Friday, October 16, 2009

Disasters

It’s been some time since I’ve posted, and for good reason. We had a real life disaster exercise last week. A hardware issue rendered our system lifeless and although we did everything we could, we were still down for appx 24 hours. No data loss (thanks to some creative knowledge on how to recover missing files) but I still went without sleep for 40 straight hours to complete the recovery process.

In the spirit of last week I figured now was as good a time as any for a review of what should have been. No one should be without a DR plan.

  • Step 1 in disaster recovery planning: organize the disaster recovery planning team. The team should consist of a primary representative and an alternate from each participating department. Organizing the disaster recovery team begins by creating a group consisting of members that represent all functions of the organization. The team must also include a high-level manager, or CEO, to endorse the plan and eliminate obstacles. Once arranged, the team will start an awareness campaign and create a schedule of their anticipated activities.
  • Step 2 in disaster recovery planning: assess the risk in the Enterprise. The goal in this step is to assess the potential economic loss that could occur as a result of the determined risks. The team will use a business impact analysis to assess risk. In the analysis, all business processes should be identified and analyzed.
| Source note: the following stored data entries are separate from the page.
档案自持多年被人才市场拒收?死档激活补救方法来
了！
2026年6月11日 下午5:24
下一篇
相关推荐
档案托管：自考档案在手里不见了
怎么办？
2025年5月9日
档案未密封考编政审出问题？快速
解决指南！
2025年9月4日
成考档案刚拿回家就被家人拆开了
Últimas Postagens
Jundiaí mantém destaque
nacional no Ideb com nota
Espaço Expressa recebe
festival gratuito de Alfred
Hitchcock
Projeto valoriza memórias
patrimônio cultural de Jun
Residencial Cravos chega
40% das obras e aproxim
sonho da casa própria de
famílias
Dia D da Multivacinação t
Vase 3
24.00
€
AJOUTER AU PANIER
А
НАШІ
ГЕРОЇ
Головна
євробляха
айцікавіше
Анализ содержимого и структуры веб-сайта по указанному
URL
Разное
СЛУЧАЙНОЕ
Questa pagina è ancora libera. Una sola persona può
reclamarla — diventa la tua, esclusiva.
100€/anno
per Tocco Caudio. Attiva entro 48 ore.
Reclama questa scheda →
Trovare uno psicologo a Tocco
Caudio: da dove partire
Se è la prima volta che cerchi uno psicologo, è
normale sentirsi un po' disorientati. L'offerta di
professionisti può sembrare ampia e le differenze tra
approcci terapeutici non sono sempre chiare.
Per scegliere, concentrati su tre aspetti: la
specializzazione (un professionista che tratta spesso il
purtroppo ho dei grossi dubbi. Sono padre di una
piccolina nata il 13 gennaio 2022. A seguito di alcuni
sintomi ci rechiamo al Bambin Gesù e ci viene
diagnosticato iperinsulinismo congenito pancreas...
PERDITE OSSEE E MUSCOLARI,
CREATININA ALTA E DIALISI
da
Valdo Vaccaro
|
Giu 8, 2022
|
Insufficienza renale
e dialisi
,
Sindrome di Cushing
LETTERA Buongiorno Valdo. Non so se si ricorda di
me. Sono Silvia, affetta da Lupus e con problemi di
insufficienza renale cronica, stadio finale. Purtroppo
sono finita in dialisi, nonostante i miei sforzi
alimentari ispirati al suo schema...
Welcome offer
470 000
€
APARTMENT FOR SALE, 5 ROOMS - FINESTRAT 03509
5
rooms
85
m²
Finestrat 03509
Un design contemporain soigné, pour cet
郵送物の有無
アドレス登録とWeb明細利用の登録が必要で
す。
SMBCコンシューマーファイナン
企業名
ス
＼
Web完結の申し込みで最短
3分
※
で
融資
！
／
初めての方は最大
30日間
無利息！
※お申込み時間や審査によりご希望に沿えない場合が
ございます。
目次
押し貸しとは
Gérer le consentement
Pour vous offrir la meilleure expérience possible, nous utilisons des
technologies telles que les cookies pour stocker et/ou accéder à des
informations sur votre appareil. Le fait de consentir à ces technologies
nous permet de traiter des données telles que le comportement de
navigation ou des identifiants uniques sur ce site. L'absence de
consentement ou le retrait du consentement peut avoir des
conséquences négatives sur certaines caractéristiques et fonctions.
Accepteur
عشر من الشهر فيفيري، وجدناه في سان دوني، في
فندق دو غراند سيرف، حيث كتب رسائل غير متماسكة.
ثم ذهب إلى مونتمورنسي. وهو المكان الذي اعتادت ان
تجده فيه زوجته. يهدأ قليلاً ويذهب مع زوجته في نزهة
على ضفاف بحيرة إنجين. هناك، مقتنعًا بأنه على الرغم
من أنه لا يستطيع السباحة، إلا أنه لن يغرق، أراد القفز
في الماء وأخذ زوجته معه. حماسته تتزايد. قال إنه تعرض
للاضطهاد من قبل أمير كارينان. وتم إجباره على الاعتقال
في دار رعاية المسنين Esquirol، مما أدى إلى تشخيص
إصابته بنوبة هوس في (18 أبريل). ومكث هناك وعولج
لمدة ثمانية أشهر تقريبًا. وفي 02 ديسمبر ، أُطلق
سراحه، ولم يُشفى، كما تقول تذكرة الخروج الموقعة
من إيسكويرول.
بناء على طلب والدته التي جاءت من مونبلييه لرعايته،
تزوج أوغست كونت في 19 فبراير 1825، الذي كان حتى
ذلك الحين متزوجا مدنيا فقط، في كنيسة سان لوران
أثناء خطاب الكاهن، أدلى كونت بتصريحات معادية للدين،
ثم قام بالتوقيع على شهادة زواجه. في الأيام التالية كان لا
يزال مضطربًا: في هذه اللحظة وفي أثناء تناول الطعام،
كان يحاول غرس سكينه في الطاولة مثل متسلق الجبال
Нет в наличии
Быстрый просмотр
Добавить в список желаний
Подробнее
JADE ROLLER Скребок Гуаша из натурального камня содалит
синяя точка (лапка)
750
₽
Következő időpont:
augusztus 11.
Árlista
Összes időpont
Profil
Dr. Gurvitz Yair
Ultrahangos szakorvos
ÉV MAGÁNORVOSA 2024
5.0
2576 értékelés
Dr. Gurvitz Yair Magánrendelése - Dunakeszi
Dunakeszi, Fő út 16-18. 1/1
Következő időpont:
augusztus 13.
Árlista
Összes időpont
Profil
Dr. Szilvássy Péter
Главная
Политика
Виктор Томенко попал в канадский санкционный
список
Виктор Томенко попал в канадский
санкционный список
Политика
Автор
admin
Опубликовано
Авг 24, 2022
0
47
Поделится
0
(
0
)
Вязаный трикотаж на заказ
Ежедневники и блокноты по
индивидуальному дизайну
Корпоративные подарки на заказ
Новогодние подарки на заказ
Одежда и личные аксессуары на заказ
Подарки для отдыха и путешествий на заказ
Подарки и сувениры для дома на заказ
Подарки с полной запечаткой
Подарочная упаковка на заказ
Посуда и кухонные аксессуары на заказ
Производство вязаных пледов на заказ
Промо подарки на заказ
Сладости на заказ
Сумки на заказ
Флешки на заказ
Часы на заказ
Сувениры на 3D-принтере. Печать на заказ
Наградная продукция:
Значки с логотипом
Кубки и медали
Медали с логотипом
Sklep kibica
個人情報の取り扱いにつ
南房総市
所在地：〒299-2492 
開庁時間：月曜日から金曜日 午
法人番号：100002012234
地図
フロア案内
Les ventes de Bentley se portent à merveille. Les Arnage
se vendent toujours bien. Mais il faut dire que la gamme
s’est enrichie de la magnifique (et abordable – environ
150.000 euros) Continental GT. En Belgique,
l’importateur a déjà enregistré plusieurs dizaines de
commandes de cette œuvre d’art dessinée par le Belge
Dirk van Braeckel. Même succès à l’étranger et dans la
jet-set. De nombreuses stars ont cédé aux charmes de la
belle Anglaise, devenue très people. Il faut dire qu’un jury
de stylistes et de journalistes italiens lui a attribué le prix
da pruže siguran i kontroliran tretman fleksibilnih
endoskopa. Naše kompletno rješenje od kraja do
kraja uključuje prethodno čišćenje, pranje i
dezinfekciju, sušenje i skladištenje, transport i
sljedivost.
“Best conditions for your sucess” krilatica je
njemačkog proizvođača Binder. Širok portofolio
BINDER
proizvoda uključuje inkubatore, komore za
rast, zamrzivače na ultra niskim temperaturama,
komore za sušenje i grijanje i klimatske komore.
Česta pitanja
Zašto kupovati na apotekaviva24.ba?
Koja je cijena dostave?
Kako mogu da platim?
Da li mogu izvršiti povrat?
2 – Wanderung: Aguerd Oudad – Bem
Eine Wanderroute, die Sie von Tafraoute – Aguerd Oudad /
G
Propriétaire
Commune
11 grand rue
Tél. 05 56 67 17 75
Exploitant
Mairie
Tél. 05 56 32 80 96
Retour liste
As with any assessment, business processes should be ranked as critical, essential, necessary, and desirable. Legal and contractual requirements should also be assessed for consequences of business disruption.
  • Step 3 in disaster recovery planning: establish roles across department organizations. The disaster recovery planning team determines the role each department and external party must play in disaster recovery. This ensures that all resources and expertise are properly utilized.
  • Step 4 in disaster recovery planning: develop policies and procedures. Procedures are the step-by-step methods, while policies are the guidelines. Both are very important in recovering from a disaster. This step requires attention to detail. Procedures must be in place for every step in disaster recovery and response. Each function must be spelled out in black and white to ensure continuity. In our case having all the procedures in my head does not count towards documentation. Yes, I can do it from memory and experience, but should I not be here, what are they going to do?
  • Step 5 in disaster recovery planning: document disaster recovery procedures. Policy and procedures must be documented and sent through the proper channels for approval before being stored for future implementation. Each policy and procedure must be drafted, reviewed, and approved by management and all departments and organizations responsible for implementation. The plan must be available at all times during the testing phase, and especially during disaster response. Again - not something you only want one person to know.
  • Step 6 in disaster recovery planning: prepare to handle disasters. An “information campaign” is the word that works here. Get the information out, make everyone aware, and ensure they all know the plan. All parties must be aware of the plan from executives to general staff. Nothing worse than closed door communication - especially with your IT staff. Make sure they are well informed.
  • Step 7 in disaster recovery planning: train, test, and rehearse. Practice makes perfect! During this step, the organization conducts a live simulation including all departments and supporting organizations–as if a real disaster is taking place. Observers are in place to monitor and evaluate the procedures being implemented. Weaknesses are determined so updates and modifications can be made.
  • Step 8 in disaster recovery planning: ongoing management. Maintenance is the key here. Continual assessment of threats, changes in structure, and impact of new technology and recovery procedures. This step requires continual monitoring of new technologies and system changes. Any changes are documented, and updated training is given.
Long story short - we survived and all is heading back to normal. It will take time to document and make things right. I just hope we can avoid another hardware failure or disaster in the meantime. I was really hoping my days of pulling all nighters as an operations specialist were over. Yes, I CAN do it, and probably will if you ask me to, but I don't enjoy it as much as I once did and I think it's time for someone else to share the role of know-it-all recovery guru.

1 comment:

Scott said...

Ugh, very scary.

Thanks, I won't be able to sleep tonight >.<